A Single-Nucleus Transcriptome-Wide Association Study Implicates Novel Genes in Depression Pathogenesis

Background Depression, a common psychiatric illness and global public health problem, remains poorly understood across different life stages, which hampers the development of novel treatments. Methods To identify new candidate genes for therapeutic development, we performed differential gene expression analysis of single-nucleus RNA sequencing data from the dorsolateral prefrontal cortex (N=424) of older adults in relation to ante-mortem depressive symptoms. Additionally, we integrated genome-wide association study (GWAS) results for depression (N=500,199) along with genetic tools for inferring the expression of 14,048 unique genes in seven cell types and 52 cell subtypes to perform a transcriptome-wide association study (TWAS) of depression followed by Mendelian randomization.
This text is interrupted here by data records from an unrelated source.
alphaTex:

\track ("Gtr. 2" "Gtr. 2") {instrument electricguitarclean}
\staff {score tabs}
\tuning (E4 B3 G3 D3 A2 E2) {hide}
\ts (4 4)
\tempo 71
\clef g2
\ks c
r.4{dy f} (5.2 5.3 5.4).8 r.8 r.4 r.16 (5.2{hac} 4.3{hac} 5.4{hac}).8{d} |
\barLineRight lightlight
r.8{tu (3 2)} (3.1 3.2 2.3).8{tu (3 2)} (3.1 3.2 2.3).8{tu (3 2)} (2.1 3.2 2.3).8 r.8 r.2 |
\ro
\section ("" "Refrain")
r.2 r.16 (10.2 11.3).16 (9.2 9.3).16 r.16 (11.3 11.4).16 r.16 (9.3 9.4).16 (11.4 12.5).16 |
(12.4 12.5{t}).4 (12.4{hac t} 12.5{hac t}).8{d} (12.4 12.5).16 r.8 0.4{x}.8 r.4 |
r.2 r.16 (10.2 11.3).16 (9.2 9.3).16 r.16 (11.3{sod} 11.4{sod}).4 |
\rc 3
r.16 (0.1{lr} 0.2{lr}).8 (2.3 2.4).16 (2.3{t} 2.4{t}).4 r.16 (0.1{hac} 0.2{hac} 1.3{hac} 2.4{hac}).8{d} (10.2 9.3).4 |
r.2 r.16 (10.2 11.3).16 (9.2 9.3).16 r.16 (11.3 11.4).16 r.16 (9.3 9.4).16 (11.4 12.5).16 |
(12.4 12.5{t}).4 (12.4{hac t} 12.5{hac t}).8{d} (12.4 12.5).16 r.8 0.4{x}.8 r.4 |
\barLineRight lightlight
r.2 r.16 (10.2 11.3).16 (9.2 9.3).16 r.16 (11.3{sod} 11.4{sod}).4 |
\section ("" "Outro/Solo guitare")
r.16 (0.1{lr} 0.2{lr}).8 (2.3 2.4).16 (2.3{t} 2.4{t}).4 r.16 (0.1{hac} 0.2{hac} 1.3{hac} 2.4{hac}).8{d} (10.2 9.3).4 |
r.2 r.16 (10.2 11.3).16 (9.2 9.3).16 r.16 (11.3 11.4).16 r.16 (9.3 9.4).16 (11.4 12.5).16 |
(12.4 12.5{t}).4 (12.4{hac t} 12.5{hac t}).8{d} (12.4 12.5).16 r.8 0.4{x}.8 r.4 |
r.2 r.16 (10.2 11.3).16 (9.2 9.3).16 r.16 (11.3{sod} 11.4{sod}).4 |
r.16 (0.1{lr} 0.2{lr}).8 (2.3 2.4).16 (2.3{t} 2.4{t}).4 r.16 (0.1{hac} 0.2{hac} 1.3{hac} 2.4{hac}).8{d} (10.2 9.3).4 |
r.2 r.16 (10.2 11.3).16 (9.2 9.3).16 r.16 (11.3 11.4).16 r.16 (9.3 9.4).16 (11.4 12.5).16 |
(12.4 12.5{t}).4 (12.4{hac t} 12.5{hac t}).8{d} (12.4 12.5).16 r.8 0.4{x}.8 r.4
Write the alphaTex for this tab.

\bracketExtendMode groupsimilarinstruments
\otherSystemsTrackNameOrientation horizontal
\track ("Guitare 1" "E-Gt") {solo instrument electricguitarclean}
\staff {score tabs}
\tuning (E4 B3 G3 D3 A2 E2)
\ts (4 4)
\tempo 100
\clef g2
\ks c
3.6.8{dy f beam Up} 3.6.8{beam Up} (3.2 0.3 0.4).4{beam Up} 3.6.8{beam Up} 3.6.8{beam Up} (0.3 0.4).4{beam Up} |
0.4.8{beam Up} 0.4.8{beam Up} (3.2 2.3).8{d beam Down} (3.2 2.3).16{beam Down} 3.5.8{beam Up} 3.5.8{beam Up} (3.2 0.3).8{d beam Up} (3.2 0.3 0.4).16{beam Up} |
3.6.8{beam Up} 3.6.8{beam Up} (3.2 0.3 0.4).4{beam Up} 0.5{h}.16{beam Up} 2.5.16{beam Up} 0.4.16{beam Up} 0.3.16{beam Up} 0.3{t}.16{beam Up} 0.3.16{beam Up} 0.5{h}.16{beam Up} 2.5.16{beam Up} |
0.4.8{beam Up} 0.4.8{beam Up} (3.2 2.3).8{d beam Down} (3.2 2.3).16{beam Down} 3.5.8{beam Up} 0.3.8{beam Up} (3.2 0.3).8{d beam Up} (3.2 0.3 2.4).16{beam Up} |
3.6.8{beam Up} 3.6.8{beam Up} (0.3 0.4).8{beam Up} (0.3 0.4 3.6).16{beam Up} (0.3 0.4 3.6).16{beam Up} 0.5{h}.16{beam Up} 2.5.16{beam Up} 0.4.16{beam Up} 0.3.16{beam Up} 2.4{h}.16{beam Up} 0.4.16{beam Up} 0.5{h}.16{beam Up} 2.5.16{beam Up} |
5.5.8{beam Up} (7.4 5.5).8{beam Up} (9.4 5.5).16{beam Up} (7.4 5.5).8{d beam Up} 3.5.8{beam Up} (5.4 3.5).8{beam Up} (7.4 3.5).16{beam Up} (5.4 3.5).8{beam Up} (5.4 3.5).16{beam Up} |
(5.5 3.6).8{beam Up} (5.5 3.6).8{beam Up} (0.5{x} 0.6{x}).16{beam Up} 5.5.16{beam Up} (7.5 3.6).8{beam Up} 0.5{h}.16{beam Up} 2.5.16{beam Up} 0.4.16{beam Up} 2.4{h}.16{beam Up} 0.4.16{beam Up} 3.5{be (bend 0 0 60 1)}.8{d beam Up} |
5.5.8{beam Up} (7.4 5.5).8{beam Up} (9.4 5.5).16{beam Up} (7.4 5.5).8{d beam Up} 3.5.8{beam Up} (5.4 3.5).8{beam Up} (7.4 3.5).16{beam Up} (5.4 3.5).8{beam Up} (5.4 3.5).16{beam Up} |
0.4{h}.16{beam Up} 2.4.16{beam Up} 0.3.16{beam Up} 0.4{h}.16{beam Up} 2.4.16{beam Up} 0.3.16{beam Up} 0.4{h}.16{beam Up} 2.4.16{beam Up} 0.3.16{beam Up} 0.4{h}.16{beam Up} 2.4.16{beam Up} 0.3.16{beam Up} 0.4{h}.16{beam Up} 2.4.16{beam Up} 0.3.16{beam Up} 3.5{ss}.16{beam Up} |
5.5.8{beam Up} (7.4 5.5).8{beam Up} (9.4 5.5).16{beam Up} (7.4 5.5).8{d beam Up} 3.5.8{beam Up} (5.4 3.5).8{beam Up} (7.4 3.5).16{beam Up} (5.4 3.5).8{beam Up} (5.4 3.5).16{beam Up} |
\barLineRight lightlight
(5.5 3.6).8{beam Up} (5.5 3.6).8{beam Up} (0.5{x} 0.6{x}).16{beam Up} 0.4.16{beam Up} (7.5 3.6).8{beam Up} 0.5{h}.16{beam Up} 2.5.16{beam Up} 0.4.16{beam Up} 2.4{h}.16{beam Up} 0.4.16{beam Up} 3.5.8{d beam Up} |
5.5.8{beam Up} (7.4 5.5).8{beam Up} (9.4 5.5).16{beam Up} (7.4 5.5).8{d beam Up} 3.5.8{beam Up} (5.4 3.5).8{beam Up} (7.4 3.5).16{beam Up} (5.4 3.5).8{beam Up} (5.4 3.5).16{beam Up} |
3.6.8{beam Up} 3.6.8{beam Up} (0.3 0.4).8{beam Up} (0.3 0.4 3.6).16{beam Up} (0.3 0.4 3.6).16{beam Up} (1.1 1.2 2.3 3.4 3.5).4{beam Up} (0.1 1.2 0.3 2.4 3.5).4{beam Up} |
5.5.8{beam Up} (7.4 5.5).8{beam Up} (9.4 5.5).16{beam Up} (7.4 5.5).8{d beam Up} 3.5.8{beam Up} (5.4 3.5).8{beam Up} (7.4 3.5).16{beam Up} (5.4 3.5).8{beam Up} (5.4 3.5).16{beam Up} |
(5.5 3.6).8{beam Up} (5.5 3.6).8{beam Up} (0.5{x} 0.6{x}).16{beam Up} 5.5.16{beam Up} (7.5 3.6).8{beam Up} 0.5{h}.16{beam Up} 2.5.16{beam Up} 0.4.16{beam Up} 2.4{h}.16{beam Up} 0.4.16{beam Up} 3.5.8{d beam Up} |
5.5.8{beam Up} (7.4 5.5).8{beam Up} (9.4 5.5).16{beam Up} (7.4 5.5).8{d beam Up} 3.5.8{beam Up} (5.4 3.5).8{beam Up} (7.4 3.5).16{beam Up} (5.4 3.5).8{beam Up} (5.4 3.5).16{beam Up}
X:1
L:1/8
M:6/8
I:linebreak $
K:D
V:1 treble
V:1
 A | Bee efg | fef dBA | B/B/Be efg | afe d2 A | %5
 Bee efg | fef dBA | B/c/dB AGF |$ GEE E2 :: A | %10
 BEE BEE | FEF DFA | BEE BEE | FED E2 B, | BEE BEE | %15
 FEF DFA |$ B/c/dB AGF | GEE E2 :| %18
Results Our single-nucleus TWAS analysis identified 68 candidate genes for depression, which showed the greatest number being in excitatory and inhibitory neurons. 53 of 68 genes were novel compared to previous studies. Notably, gene expression in different neuronal subtypes have varying effects on depression risk. Higher genetically correlated traits with depression, such as neuroticism, shared more TWAS genes than less correlated traits. Complementing these analyses, differential gene expression analysis across 52 neocortical cell subtypes showed that genes such as KCNN2, SCAI, WASF3 and SOCS6 are associated with late-life depressive symptoms in specific cell subtypes. Conclusions These two sets of analyses illustrate the utility of large snucRNAseq data to uncover both genes whose expression is altered in specific cell subtypes in the context of depressive symptoms and to enhance the interpretation of well-powered GWAS so that we can prioritize specific susceptibility genes for further analysis and therapeutic development.